To examine the relation of visual function to retinal nerve fiber layer (RNFL) thickness as a structural biomarker for axonal loss in multiple sclerosis (MS), and to compare RNFL thickness among MS eyes with a history of acute optic neuritis (MS ON eyes), MS eyes without an optic neuritis history (MS non-ON eyes), and disease-free control eyes.

DESIGN

Cross-sectional study.

PARTICIPANTS

Patients with MS (n = 90; 180 eyes) and disease-free controls (n = 36; 72 eyes).

METHODS

Retinal never fiber layer thickness was measured using optical coherence tomography (OCT; fast RNFL thickness software protocol).

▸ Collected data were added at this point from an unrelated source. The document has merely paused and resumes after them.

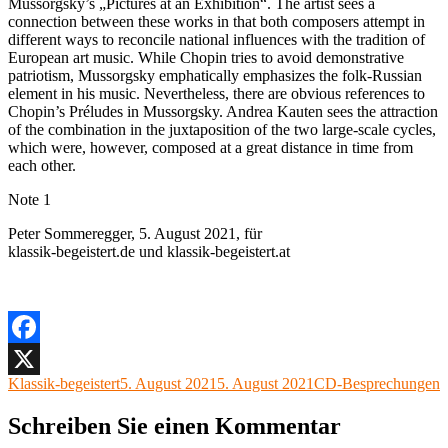
Mussorgsky’s „Pictures at an Exhibition“. The artist sees a
connection between these works in that both composers attempt in
different ways to reconcile national influences with the tradition of
European art music. While Chopin tries to avoid demonstrative
patriotism, Mussorgsky emphatically emphasizes the folk-Russian
element in his music. Nevertheless, there are obvious references to
Chopin’s Préludes in Mussorgsky. Andrea Kauten sees the attraction
of the combination in the juxtaposition of the two large-scale cycles,
which were, however, composed at a great distance in time from
each other.
Note 1
Peter Sommeregger, 5. August 2021, für
klassik-begeistert.de und klassik-begeistert.at
Facebook
Autor
Veröffentlicht
Kategorien
Klassik-begeistert
5. August 2021
5. August 2021
CD-Besprechungen
X
am
Schreiben Sie einen Kommentar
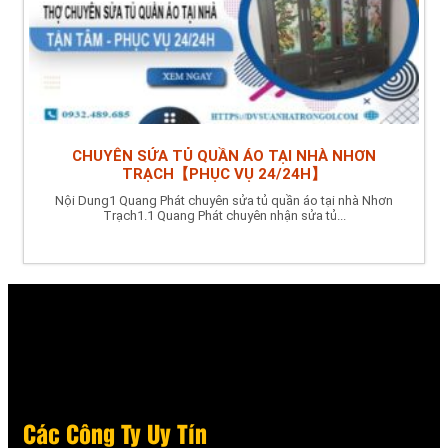
CHUYÊN SỬA TỦ QUẦN ÁO TẠI NHÀ NHƠN
TRẠCH【PHỤC VỤ 24/24H】
Nội Dung1 Quang Phát chuyên sửa tủ quần áo tại nhà Nhơn
Trạch1.1 Quang Phát chuyên nhận sửa tủ...
Các Công Ty Uy Tín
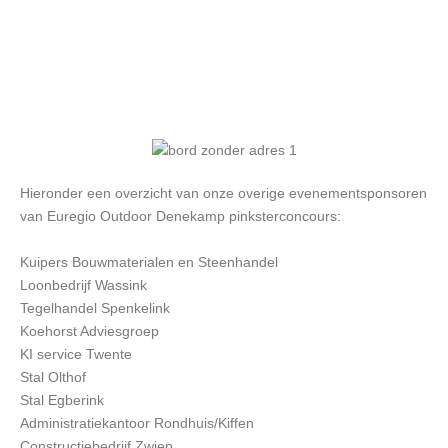
Hieronder een overzicht van onze overige evenementsponsoren
van Euregio Outdoor Denekamp pinksterconcours:
Kuipers Bouwmaterialen en Steenhandel
Loonbedrijf Wassink
Tegelhandel Spenkelink
Koehorst Adviesgroep
KI service Twente
Stal Olthof
Stal Egberink
Administratiekantoor Rondhuis/Kiffen
Constructiebedrijf Zwiep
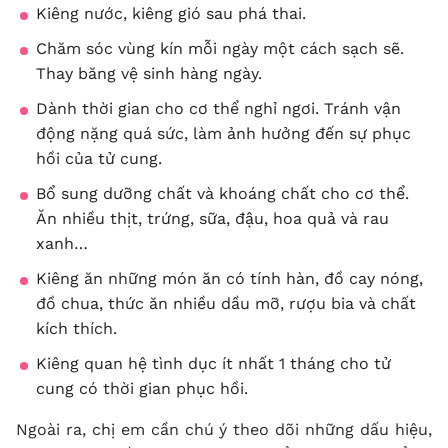
Kiêng nước, kiêng gió sau phá thai.
Chăm sóc vùng kín mỗi ngày một cách sạch sẽ.
Thay băng vệ sinh hàng ngày.
Dành thời gian cho cơ thể nghỉ ngơi. Tránh vận
động nặng quá sức, làm ảnh hưởng đến sự phục
hồi của tử cung.
Bổ sung dưỡng chất và khoáng chất cho cơ thể.
Ăn nhiều thịt, trứng, sữa, đậu, hoa quả và rau
xanh…
Kiêng ăn những món ăn có tính hàn, đồ cay nóng,
đồ chua, thức ăn nhiều dầu mỡ, rượu bia và chất
kích thích.
Kiêng quan hệ tình dục ít nhất 1 tháng cho tử
cung có thời gian phục hồi.
Ngoài ra, chị em cần chú ý theo dõi những dấu hiệu,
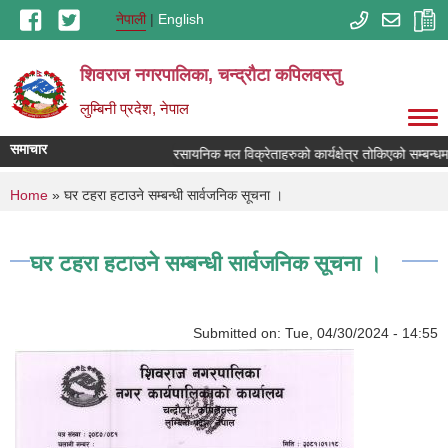
Skip to main content
नेपाली
English
शिवराज नगरपालिका, चन्द्राैटा कपिलवस्तु
लुम्बिनी प्रदेश, नेपाल
समाचार
रसायनिक मल विक्रेताहरुको कार्यक्षेत्र तोकिएको सम्बन्धम
You are here
Home
» घर टहरा हटाउने सम्बन्धी सार्वजनिक सूचना ।
घर टहरा हटाउने सम्बन्धी सार्वजनिक सूचना ।
Submitted on:
Tue, 04/30/2024 - 14:55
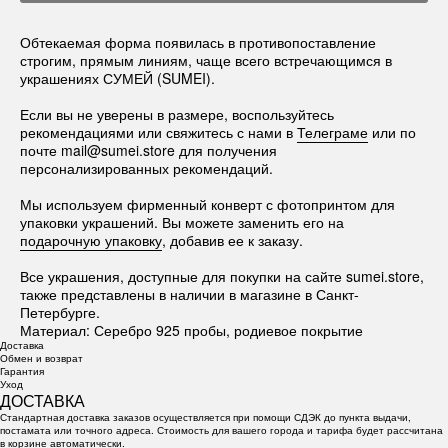
Обтекаемая форма появилась в противопоставление
строгим, прямым линиям, чаще всего встречающимся в
украшениях СУМЕЙ (SUMEI).
Если вы не уверены в размере, воспользуйтесь
рекомендациями или свяжитесь с нами в
Телеграме
или по
почте mail@sumei.store для получения
персонализированных рекомендаций.
Мы используем фирменный конверт с фотопринтом для
упаковки украшений. Вы можете заменить его на
подарочную упаковку
, добавив ее к заказу.
Все украшения, доступные для покупки на сайте sumei.store,
также представлены в наличии в магазине в Санкт-
Петербурге.
Материал: Серебро 925 пробы, родиевое покрытие
Доставка
Обмен и возврат
Гарантия
Уход
ДОСТАВКА
Стандартная доставка заказов осуществляется при помощи СДЭК до пункта выдачи,
постамата или точного адреса. Стоимость для вашего города и тарифа будет рассчитана
в корзине автоматически.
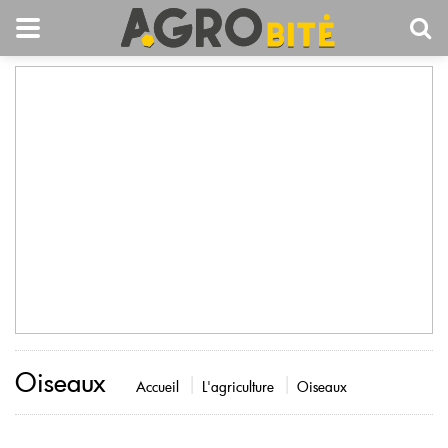
Oiseaux
Accueil
L'agriculture
Oiseaux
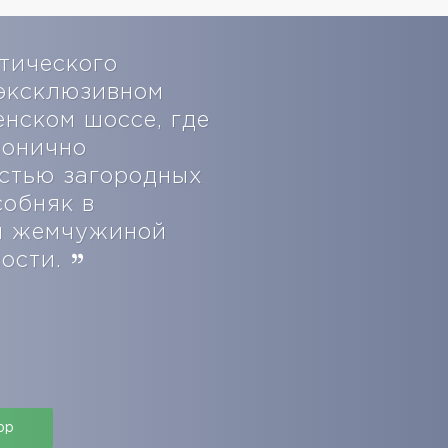
тического
эксклюзивном
енском шоссе, где
монично
остью загородных
собняк в
ой жемчужиной
мости.
pp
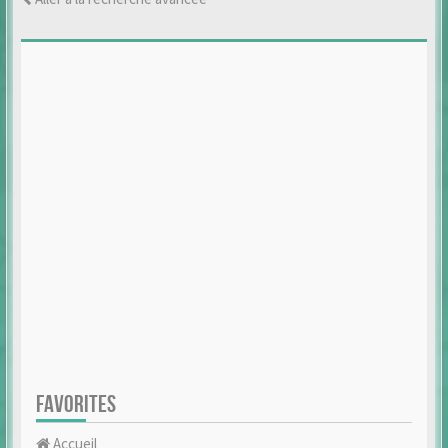
FAVORITES
Accueil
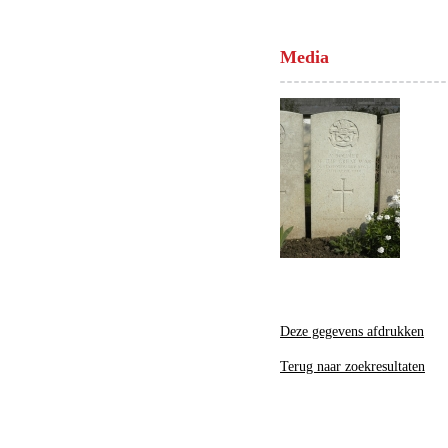
Media
Deze gegevens afdrukken
Terug naar zoekresultaten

Vision testing was performed for each eye and binocularly before OCT scanning using measures previously shown to capture dysfunction in MS patients: (1) low-contrast letter acuity (Sloan charts, 2.5% and 1.25% contrast levels at 2 m) and (2) contrast sensitivity (Pelli-Robson chart at 1 m). Visual acuity (retroilluminated Early Treatment Diabetic Retinopathy charts at 3.2 m) was also measured, and protocol refractions were performed.

MAIN OUTCOME MEASURES

Retinal nerve fiber layer thickness measured by OCT, and visual function test results.

RESULTS

Although median Snellen acuity equivalents were better than 20/20 in both groups, RNFL thickness was reduced significantly among eyes of MS patients (92 mum) versus controls (105 mum) (P<0.001) and particularly was reduced in MS ON eyes (85 mum; P<0.001; accounting for age and adjusting for within-patient intereye correlations). Lower visual function scores were associated with reduced average overall RNFL thickness in MS eyes; for every 1-line decrease in low-contrast letter acuity or contrast sensitivity score, the mean RNFL thickness decreased by 4 mum.

CONCLUSIONS

Scores for low-contrast letter acuity and contrast sensitivity correlate well with RNFL thickness as a structural biomarker, supporting validity for these visual function tests as secondary clinical outcome measures for MS trials. These results also suggest a role for ocular imaging techniques such as OCT in trials that examine neuroprotective and other disease-modifying therapies. Although eyes with a history of acute optic neuritis demonstrate the greatest reductions in RNFL thickness, MS non-ON eyes have less RNFL thickness than controls, suggesting the occurrence of chronic axonal loss separate from acute attacks in MS patients.

摘要

目的

研究视功能与视网膜神经纤维层(RNFL)厚度之间的关系,将其作为多发性硬化症(MS)轴突损失的一种结构生物标志物,并比较有急性视神经炎病史的MS患者眼(MS ON眼)、无视神经炎病史的MS患者眼(MS非ON眼)和无病对照眼之间的RNFL厚度。

设计

横断面研究。

参与者

MS患者(n = 90;180只眼)和无病对照者(n = 36;72只眼)。

方法

使用光学相干断层扫描(OCT;快速RNFL厚度软件协议)测量视网膜神经纤维层厚度。在OCT扫描前,对每只眼及双眼进行视力测试,采用先前已证明可检测MS患者功能障碍的指标:(1)低对比度字母视力(Sloan视力表,2米处对比度为2.5%和1.25%)和(2)对比敏感度(1米处Pelli-Robson视力表)。还测量了视力(3.2米处视网膜反光早期治疗糖尿病性视网膜病变视力表),并进行了验光。

主要观察指标

通过OCT测量的视网膜神经纤维层厚度和视功能测试结果。

结果

尽管两组的Snellen视力等效值中位数均优于20/20,但MS患者眼(92μm)的RNFL厚度明显低于对照组(105μm)(P<0.001),尤其是MS ON眼(85μm;P<0.001;考虑年龄并对患者眼内相关性进行校正)。较低的视功能评分与MS患者眼中平均总体RNFL厚度降低相关;低对比度字母视力或对比敏感度评分每降低1行,平均RNFL厚度降低4μm。

结论

低对比度字母视力和对比敏感度评分与作为结构生物标志物的RNFL厚度密切相关,支持这些视功能测试作为MS试验次要临床结局指标的有效性。这些结果还表明,在研究神经保护和其他疾病修饰疗法的试验中,OCT等眼部成像技术具有一定作用。尽管有急性视神经炎病史的眼RNFL厚度降低最为明显,但MS非ON眼的RNFL厚度低于对照组,这表明MS患者中存在与急性发作无关的慢性轴突损失。